§ **Saved data entries**
● ● ● ● ●

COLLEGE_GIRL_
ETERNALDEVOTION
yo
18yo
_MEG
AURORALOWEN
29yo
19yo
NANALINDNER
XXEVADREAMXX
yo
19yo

● ● ● ● ●

§ **TASK DIRECTIONS**
Write out every line of the items above character for character, in the same order.

§ **TASK ANSWER**
COLLEGE_GIRL_
ETERNALDEVOTION
yo
18yo
_MEG
AURORALOWEN
29yo
19yo
NANALINDNER
XXEVADREAMXX
yo
19yo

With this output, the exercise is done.